JAKARTA - Bank Indonesia (BI) memperingatkan pertumbuhan ekonomi global diproyeksikan melambat tahun ini. Bahkan, sejumlah negara mitra dagang utama Indonesia mengalami pertumbuhan ekonomi melambat, seperti Amerika Serikat (AS) dan Tiongkok.
"Kondisi pertumbuhan ekonomi global ini tentu saja akan berpengaruh sumber-sumber pertumbuhan dari ekspor sehingga memerlukan suatu kerja keras supaya bisa menjadi pendukung pertumbuhan," ujar Gubernur BI, Perry Warjiyo dalam Rapat Kerja Komisi XI DPR RI tentang pembahasan asumsi dasar dalam pembicaraan pendahuluan Rancangan Anggaran Pendapatan dan Belanja Negara ( RAPBN) Tahun Anggaran 2025 di Jakarta, Rabu (5/6).
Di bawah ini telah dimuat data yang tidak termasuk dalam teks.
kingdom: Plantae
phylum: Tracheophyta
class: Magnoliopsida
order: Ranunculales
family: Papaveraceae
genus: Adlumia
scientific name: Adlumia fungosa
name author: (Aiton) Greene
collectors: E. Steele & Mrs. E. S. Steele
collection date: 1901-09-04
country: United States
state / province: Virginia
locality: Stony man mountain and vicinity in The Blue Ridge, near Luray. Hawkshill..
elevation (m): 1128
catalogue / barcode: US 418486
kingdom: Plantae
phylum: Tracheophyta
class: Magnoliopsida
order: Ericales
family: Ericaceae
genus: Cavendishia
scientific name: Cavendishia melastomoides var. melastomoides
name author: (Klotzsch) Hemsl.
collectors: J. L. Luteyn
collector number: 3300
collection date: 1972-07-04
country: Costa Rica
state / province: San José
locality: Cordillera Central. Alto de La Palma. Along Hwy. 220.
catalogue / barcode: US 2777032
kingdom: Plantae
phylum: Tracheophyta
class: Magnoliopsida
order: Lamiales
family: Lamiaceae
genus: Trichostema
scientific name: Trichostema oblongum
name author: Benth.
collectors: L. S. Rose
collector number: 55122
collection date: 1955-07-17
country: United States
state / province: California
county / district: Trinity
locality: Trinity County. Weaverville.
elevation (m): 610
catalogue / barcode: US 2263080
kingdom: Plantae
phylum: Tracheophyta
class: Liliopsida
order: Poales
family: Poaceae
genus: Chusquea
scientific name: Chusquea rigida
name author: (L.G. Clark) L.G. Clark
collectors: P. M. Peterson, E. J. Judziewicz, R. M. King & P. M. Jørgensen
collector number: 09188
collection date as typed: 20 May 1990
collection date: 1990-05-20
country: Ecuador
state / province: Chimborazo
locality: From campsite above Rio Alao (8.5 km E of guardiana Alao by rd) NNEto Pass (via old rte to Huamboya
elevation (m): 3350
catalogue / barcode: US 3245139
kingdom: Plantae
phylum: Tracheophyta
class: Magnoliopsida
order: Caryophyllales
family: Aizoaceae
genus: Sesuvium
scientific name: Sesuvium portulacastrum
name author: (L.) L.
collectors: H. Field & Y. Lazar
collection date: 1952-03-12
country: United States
Di sisi lain, harga komoditas juga berdampak pada inflasi global yang menurun dengan sangat lambat. Kondisi tersebut juga akan berdampak pada upaya dalam mengendalikan inflasi di dalam negeri, baik berkaitan dengan harga minyak maupun juga harga pangan.
Sementara BI memperkirakan suku bunga bank sentral AS atau Fed Fund Rate (FFR) akan turun pada akhir 2024 sekitar 25 basis poin (bps), dan sekitar 52 bps pada semester pertama pada 2025.
"Dollar AS juga masih kuat sehingga memberikan tekanan terhadap nilai tukar mata uang di seluruh dunia termasuk rupiah," ujarnya.
Selain itu, risiko geopolitik global juga tinggi sehingga perlu menjaga arus modal untuk terus masuk ke dalam negeri dalam rangka menjaga stabilitas.
"Ini tentu saja lima hal yang berpengaruh kepada tiga asumsi makro yang kami sampaikan yaitu pertumbuhan ekonomi, nilai tukar dan inflasi," ujarnya.
Karenanya, tahun ini, BI memperkirakan pertumbuhan ekonomi di kisaran 4,7-5,5 persen, nilai tukar rupiah berada di rentang 15.700-16.100 rupiah per dollar AS, serta inflasi domestik berkisar 1,5-3,5 persen.
Prospek 2025
Untuk 2025, BI memproyeksikan pertumbuhan ekonomi atau produk domestik bruto (PDB) Indonesia berada di kisaran 4,8-5,6 persen.
Untuk asumsi makro 2025, BI juga memandang rata-rata nilai tukar rupiah terhadap dollar AS berada di rentang 15.300-15.700 rupiah per dollar AS. Sedangkan inflasi nasional pada 2025 diperkirakan berkisar antara 1,5-3,5 persen.
"Kondisi ekonomi global yang serba tidak menentu, banyak dinamika dan tantangan-tantangan, tentu saja akan berdampak kepada ekonomi Indonesia tahun ini dan juga tahun ke depan. Bank Indonesia menekankan kepada lima risiko utama," kata Perry.
Rapat tersebut juga dilakukan bersama dengan Menteri Keuangan, Menteri Perencanaan Pembangunan Nasional, Dewan Komisioner Otoritas Jasa Keuangan, dan Rapat Dengar Pendapat dengan Badan Pusat Statistik (BPS).
Asumsi makro 2025 tersebut didasarkan dengan mempertimbangkan lima risiko utama yang dapat berdampak pada pertumbuhan ekonomi nasional, nilai tukar rupiah dan inflasi dalam negeri.